Performance Estimate

Tokens/sec ~72.0
Batch size 13
Context 8192K

info Technical Analysis

The NVIDIA RTX 3090, with its 24GB of GDDR6X VRAM, is exceptionally well-suited for running the Llama 3 8B model, especially when utilizing quantization techniques. The q3_k_m quantization brings the model's VRAM footprint down to a mere 3.2GB. This leaves a substantial 20.8GB of VRAM headroom, allowing for larger batch sizes, longer context lengths, and the potential to run other applications concurrently without encountering memory limitations. The RTX 3090's impressive memory bandwidth of 0.94 TB/s ensures rapid data transfer between the GPU and memory, further enhancing performance.

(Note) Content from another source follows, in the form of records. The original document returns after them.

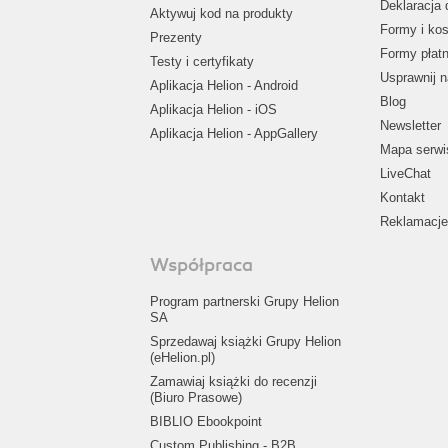
Deklaracja 
Aktywuj kod na produkty
Formy i kos
Prezenty
Formy płat
Testy i certyfikaty
Usprawnij 
Aplikacja Helion - Android
Blog
Aplikacja Helion - iOS
Newsletter
Aplikacja Helion - AppGallery
Mapa serwi
LiveChat
Kontakt
Reklamacje 
Współpraca
Program partnerski Grupy Helion
SA
Sprzedawaj książki Grupy Helion
(eHelion.pl)
Zamawiaj książki do recenzji
(Biuro Prasowe)
BIBLIO Ebookpoint
Custom Publishing - B2B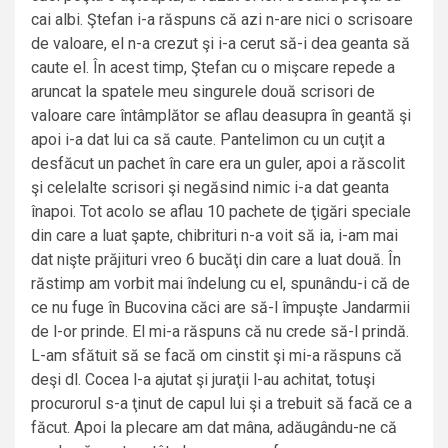
cai albi. Ştefan i-a răspuns că azi n-are nici o scrisoare
de valoare, el n-a crezut şi i-a cerut să-i dea geanta să
caute el. În acest timp, Ştefan cu o mişcare repede a
aruncat la spatele meu singurele două scrisori de
valoare care întâmplător se aflau deasupra în geantă şi
apoi i-a dat lui ca să caute. Pantelimon cu un cuţit a
desfăcut un pachet în care era un guler, apoi a răscolit
şi celelalte scrisori şi negăsind nimic i-a dat geanta
înapoi. Tot acolo se aflau 10 pachete de ţigări speciale
din care a luat şapte, chibrituri n-a voit să ia, i-am mai
dat nişte prăjituri vreo 6 bucăţi din care a luat două. În
răstimp am vorbit mai îndelung cu el, spunându-i că de
ce nu fuge în Bucovina căci are să-l împuşte Jandarmii
de l-or prinde. El mi-a răspuns că nu crede să-l prindă.
L-am sfătuit să se facă om cinstit şi mi-a răspuns că
deşi dl. Cocea l-a ajutat şi juraţii l-au achitat, totuşi
procurorul s-a ţinut de capul lui şi a trebuit să facă ce a
făcut. Apoi la plecare am dat mâna, adăugându-ne că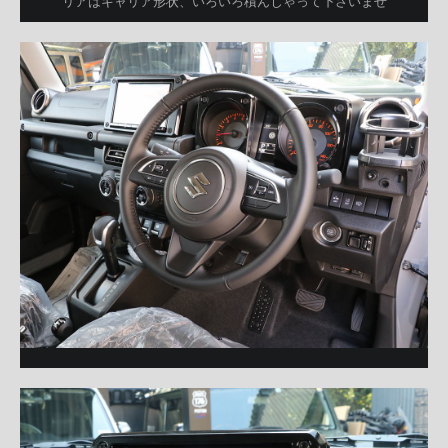
リアはキャリア形状、いろいろ積んじゃって下さいませ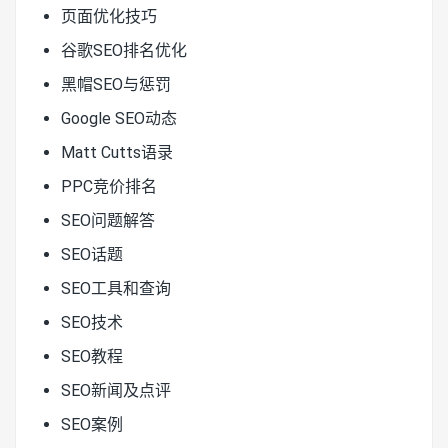
页面优化技巧
谷歌SEO排名优化
黑帽SEO与惩罚
Google SEO动态
Matt Cutts语录
PPC竞价排名
SEO问题解答
SEO话题
SEO工具和查询
SEO技术
SEO教程
SEO新闻及点评
SEO案例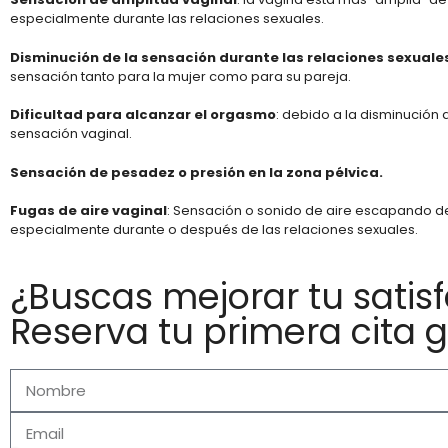
especialmente durante las relaciones sexuales.
Disminución de la sensación durante las relaciones sexuale
sensación tanto para la mujer como para su pareja.
Dificultad para alcanzar el orgasmo
: debido a la disminución de
sensación vaginal.
Sensación de pesadez o presión en la zona pélvica.
Fugas de aire vaginal
: Sensación o sonido de aire escapando de
especialmente durante o después de las relaciones sexuales.
¿Buscas mejorar tu satis
Reserva tu primera cita g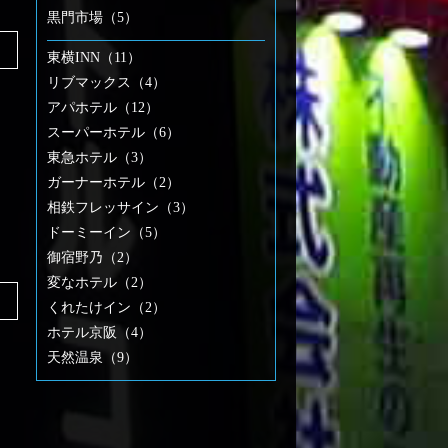
黒門市場（5）
東横INN（11）
リブマックス（4）
アパホテル（12）
スーパーホテル（6）
東急ホテル（3）
ガーナーホテル（2）
相鉄フレッサイン（3）
ドーミーイン（5）
御宿野乃（2）
変なホテル（2）
くれたけイン（2）
ホテル京阪（4）
天然温泉（9）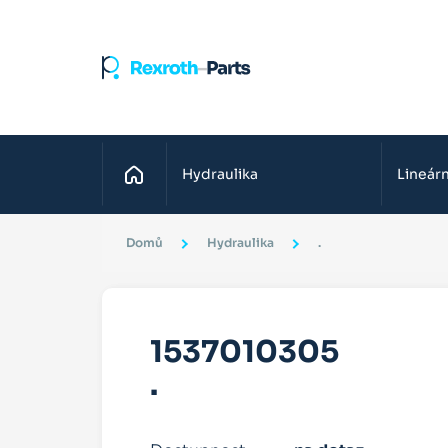
Domů
Hydraulika
Lineárn
Domů
Hydraulika
.
1537010305
.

The RTX 3090's 10496 CUDA cores and 328 Tensor cores also contribute significantly to the model's inference speed. The Tensor cores, specifically designed for accelerating matrix multiplications, are crucial for the efficient execution of deep learning operations. While the estimated tokens/sec of 72 is a good starting point, the actual performance can vary depending on the specific inference framework used and the level of optimization applied. The batch size of 13 is also a reasonable estimate given the VRAM availability, but it can be adjusted based on the desired latency and throughput trade-off.

lightbulb Recommendation

Given the ample VRAM headroom, experiment with increasing the batch size to maximize throughput. Start with the suggested batch size of 13 and gradually increase it until you observe diminishing returns in tokens/sec or encounter memory errors. Also, explore different inference frameworks like llama.cpp, vLLM, or NVIDIA's TensorRT to find the optimal balance between latency and throughput for your specific use case. For even faster inference, consider further quantization options, but be mindful of the potential impact on model accuracy. Monitor GPU utilization and temperature to ensure the system operates within safe limits, especially when running at high loads.

tune Recommended Settings

Batch_Size
13 (experiment with higher values)
Context_Length
8192
Other_Settings
['Enable CUDA graph capture', 'Use Pytorch 2.0 or later', 'Optimize attention mechanisms']
Inference_Framework
llama.cpp or vLLM
Quantization_Suggested
q3_k_m (or explore higher precision if needed)

help Frequently Asked Questions

Is Llama 3 8B (8.00B) compatible with NVIDIA RTX 3090? expand_more
Yes, Llama 3 8B is perfectly compatible with the NVIDIA RTX 3090, especially with quantization.
What VRAM is needed for Llama 3 8B (8.00B)? expand_more
With q3_k_m quantization, Llama 3 8B requires approximately 3.2GB of VRAM.
How fast will Llama 3 8B (8.00B) run on NVIDIA RTX 3090? expand_more
You can expect around 72 tokens/sec, but this can vary depending on the inference framework and optimizations used.